Character_X: "I don't like what you've done, Character_Y".
Character_Y: "Well, I don't really like you, Character_X".
We can then predict the next bit of dialog, or the next bit of action/scene context using the Dialog Generator and Narrative Planner components.
While transformers are good at producing syntactically correct sentences, they often fall down when trying to maintain coherence across long spans of text. They can quickly go off on tangents unrelated to the narrative spine of the scene and introduce new objects or characters while forgetting others. While this is detrimental to maintaining causal coherence in the story and is confusing for the human reader, it also precludes the transformer from being able to foreshadow later events since it will "forget" what it has already written.
Building off the work done by the students in CS 338 this quarter, this component consists of 6 transformers each trained on a set of dialogs coded with one of the 6 discrete emotions in the EmotionLines dataset [1].
Input
-
Screen direction / action
-
The last utterance from the other character
-
The emotion of the utterance to generate
Output
- The next utterances (call and response) of the characters
This component consists of a generative transformer (e.g. GPT-2 [2]) to help drive the narrative forward by generating additional scene setup and action to go along with the dialog. This model should be fine-tuned with datasets such as RocStories [3] or GLUCOSE [4] in order to help it better generate causally coherent and meaningful actions for the script.
Input
-
Screen direction / action
-
The last two character utterances
Output
- Screen direction / action
This phase consists of the initial work to build a skeleton for the system including class definitions and functions that make accessing necessary components for generation/prediction/retrieval easy to do.
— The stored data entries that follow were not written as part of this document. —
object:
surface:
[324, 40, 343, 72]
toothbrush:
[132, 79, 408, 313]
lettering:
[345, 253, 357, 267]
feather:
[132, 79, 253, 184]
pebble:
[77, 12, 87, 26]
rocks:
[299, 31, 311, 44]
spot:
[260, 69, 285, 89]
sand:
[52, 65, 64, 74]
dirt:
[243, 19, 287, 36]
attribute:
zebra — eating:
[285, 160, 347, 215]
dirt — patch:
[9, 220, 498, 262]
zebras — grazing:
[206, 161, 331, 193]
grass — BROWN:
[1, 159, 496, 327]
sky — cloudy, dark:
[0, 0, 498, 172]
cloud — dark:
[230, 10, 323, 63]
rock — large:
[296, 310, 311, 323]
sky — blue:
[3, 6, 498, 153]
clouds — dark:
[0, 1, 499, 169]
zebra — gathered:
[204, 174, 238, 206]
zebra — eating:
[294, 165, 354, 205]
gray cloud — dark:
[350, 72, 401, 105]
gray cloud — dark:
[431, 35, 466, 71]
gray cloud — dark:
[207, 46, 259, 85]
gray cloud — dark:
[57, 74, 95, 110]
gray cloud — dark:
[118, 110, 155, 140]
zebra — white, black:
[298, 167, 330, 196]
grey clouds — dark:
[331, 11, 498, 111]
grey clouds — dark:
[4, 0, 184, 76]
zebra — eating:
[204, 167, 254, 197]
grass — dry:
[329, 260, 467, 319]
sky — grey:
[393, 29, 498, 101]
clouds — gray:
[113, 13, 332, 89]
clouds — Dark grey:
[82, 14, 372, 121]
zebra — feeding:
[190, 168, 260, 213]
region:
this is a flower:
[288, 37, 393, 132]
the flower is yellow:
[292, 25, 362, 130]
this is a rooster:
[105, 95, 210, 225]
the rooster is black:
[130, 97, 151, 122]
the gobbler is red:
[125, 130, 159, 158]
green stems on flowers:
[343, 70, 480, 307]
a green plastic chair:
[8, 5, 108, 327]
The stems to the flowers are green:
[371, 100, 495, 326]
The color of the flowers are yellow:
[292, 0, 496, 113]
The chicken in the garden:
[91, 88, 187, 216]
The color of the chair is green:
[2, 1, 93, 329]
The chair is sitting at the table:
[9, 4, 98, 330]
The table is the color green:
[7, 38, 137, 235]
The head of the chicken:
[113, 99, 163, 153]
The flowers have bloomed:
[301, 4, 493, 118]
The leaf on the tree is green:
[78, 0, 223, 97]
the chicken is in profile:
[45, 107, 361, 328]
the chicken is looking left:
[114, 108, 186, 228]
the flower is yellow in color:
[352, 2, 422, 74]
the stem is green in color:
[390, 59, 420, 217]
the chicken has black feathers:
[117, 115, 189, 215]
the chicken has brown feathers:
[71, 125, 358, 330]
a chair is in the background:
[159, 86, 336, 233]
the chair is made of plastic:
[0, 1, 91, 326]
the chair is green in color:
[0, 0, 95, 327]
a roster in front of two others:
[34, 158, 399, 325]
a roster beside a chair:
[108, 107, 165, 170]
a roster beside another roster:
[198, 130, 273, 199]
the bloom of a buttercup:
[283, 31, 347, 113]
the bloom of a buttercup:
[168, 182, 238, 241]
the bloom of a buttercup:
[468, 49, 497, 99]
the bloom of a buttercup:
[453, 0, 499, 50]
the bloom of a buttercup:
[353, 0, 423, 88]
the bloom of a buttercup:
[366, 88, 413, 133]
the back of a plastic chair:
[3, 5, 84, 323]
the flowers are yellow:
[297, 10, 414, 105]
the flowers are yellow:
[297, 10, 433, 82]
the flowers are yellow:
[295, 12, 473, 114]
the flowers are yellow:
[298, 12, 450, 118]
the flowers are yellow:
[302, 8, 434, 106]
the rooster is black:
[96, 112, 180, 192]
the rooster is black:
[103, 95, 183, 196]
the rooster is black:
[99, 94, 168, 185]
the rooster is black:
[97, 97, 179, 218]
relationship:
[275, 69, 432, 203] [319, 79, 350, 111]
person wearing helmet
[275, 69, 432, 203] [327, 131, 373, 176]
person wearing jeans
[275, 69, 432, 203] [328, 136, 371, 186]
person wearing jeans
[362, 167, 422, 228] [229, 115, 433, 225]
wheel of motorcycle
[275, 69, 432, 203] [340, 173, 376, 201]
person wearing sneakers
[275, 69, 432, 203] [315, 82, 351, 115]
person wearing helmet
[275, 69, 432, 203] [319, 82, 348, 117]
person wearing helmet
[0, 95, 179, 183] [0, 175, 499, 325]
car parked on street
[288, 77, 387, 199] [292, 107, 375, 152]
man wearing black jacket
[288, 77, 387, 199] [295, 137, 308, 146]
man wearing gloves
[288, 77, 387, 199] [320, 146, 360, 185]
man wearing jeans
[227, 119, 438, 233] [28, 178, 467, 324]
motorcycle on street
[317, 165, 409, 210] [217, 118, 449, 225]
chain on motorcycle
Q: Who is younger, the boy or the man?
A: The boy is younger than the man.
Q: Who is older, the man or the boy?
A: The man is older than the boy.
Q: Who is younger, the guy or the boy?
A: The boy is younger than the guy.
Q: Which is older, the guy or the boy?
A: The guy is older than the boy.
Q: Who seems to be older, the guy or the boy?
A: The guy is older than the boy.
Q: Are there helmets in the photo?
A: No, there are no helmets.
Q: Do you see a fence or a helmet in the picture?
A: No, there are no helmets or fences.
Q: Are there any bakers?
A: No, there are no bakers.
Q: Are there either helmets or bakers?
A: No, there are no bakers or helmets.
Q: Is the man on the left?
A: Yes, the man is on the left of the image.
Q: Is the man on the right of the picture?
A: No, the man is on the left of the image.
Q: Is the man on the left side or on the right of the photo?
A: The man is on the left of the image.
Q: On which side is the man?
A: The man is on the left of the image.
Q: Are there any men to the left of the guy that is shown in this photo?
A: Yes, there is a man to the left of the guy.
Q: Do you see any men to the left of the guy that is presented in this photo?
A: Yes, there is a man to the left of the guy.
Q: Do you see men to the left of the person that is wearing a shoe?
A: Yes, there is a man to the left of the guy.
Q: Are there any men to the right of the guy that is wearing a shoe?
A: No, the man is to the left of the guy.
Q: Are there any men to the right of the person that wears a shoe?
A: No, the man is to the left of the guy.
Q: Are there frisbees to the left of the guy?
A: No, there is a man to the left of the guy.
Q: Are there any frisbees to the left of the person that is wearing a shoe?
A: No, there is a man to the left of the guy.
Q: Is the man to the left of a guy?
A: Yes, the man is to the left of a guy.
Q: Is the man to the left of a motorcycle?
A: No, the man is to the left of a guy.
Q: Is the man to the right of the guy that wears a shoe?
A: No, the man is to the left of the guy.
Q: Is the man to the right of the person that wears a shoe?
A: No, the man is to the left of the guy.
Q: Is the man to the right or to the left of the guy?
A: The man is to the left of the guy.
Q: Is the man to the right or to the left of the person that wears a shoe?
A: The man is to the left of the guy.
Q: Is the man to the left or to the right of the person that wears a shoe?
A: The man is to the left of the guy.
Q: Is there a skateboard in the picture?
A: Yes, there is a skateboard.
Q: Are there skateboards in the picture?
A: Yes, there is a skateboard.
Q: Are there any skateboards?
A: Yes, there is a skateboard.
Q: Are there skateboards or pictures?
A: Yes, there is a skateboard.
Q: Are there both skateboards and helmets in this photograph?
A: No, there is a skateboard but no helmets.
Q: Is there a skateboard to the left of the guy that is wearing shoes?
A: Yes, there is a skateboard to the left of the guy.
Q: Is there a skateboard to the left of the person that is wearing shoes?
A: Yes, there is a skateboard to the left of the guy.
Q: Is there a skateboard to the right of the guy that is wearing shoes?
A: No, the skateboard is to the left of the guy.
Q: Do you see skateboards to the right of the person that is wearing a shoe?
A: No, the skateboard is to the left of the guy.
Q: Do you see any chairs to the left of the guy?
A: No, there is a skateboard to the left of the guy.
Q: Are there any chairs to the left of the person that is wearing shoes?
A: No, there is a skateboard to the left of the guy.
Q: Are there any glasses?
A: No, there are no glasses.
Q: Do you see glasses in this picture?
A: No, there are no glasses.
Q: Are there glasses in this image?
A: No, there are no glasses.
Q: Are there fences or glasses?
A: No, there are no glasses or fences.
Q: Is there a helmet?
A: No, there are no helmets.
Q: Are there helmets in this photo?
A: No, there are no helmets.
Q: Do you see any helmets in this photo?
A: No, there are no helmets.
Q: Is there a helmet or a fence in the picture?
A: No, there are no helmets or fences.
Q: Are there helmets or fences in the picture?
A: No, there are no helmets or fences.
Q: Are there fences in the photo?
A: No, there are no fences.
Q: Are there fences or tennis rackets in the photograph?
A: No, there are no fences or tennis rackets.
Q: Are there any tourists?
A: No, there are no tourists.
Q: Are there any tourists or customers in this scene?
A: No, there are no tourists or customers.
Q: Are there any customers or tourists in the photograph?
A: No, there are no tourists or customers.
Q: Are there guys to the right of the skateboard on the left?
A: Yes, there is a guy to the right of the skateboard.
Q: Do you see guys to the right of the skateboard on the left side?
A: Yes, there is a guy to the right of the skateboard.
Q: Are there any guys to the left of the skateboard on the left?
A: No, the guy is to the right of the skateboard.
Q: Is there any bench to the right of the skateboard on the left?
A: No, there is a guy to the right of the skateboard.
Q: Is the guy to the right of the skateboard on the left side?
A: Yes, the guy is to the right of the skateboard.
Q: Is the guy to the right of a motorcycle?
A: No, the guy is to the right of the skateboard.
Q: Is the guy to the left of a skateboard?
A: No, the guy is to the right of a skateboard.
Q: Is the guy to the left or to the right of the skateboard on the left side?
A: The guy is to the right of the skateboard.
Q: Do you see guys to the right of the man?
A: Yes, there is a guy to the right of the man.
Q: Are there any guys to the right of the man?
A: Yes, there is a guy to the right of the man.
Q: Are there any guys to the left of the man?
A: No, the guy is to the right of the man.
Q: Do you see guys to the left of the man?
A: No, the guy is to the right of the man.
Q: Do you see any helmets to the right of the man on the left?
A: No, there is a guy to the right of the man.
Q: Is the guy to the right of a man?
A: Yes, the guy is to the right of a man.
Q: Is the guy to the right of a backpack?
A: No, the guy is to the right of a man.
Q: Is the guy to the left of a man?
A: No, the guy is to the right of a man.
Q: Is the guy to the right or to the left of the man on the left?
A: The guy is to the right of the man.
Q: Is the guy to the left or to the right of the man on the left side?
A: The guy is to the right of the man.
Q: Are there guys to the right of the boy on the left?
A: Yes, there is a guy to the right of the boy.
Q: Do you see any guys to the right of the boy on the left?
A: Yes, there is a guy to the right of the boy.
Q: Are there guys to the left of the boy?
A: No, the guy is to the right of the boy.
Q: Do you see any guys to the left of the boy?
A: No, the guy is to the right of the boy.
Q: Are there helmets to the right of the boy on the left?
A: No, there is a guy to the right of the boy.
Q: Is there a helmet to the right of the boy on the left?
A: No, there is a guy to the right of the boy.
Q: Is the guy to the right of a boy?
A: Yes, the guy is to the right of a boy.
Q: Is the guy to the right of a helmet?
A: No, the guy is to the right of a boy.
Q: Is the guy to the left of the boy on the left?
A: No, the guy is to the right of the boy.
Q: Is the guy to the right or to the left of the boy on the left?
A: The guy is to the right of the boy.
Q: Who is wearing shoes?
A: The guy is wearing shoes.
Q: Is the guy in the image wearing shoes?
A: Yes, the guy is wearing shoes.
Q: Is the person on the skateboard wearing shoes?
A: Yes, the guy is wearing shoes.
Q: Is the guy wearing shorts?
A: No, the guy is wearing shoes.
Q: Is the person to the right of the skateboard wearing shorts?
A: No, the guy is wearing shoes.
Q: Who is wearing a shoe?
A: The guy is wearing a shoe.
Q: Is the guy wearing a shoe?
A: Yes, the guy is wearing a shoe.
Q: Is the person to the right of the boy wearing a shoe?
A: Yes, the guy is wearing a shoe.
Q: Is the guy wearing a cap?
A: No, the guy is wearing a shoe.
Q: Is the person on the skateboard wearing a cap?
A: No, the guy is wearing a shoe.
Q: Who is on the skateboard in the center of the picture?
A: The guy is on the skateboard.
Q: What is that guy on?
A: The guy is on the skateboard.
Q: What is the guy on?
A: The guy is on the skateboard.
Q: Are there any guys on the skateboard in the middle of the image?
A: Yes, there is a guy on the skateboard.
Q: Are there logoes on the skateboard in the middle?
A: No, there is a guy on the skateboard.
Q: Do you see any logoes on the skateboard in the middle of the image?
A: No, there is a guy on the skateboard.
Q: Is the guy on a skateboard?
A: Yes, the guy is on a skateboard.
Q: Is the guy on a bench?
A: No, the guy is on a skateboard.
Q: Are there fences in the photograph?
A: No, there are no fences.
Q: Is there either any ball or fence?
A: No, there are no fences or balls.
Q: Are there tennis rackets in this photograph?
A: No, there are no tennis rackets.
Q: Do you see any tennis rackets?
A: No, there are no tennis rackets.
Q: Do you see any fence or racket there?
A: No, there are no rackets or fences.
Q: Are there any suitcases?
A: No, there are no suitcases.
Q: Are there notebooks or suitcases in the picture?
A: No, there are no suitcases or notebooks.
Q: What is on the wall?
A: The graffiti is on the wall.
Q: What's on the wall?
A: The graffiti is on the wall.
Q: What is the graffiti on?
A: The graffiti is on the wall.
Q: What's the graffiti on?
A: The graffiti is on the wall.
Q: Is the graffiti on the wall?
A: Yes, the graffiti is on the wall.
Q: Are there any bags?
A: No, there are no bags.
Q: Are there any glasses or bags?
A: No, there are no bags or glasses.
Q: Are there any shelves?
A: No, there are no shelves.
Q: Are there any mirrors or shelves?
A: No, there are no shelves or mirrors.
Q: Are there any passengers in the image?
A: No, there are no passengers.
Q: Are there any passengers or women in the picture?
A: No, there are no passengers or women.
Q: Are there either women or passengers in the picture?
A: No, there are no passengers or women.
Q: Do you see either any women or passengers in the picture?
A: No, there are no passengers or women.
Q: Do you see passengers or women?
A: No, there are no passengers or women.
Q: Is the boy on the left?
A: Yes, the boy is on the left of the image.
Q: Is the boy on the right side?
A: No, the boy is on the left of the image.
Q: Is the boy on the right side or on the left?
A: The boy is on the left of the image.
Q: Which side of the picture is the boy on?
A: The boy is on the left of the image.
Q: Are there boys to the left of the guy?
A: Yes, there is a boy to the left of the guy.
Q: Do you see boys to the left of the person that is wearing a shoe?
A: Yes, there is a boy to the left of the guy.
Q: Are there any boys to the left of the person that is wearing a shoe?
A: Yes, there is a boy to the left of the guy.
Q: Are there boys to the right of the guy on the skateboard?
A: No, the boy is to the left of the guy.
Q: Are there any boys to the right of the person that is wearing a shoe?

The skeleton should have dummy dataflows set up and be well commented so the students know where to put their code once they have built code and models that can carry out the desired functionality. Ultimately, I think we want the focus of the undergrads to be on model building and frame generation, and not on the setup of the system skeleton.
The work in this phase can be done in parallel and would be where the undergrads in CS 338 can and should be heavily involved.
-
Build the Narrative Planner
-
Fine-tune the narrative planner transformer
- GPT-2 large trained on RocStories / GLUCOSE
-
-
Build the Dialog Generator
-
Fine-tune the emotion transformers
- 6 GPT-2-small trained on EmotionLines
-
-
Build the Context Builder
-
Fine-tune the span-retrieval transformer
- RoBERTa-large [5] trained on SQuAD 2.0 [6]
-
-
Build the set of narrative frames
This phase consists of work that could be done in the future, assuming that the overall approach proposed above works out. This would include exploring other decoding techniques (e.g. nucleus sampling [7]), the automatic creation of narrative frames using commonsense knowledge graphs [8], and devising better methods for deciding which narrative frame should be used next.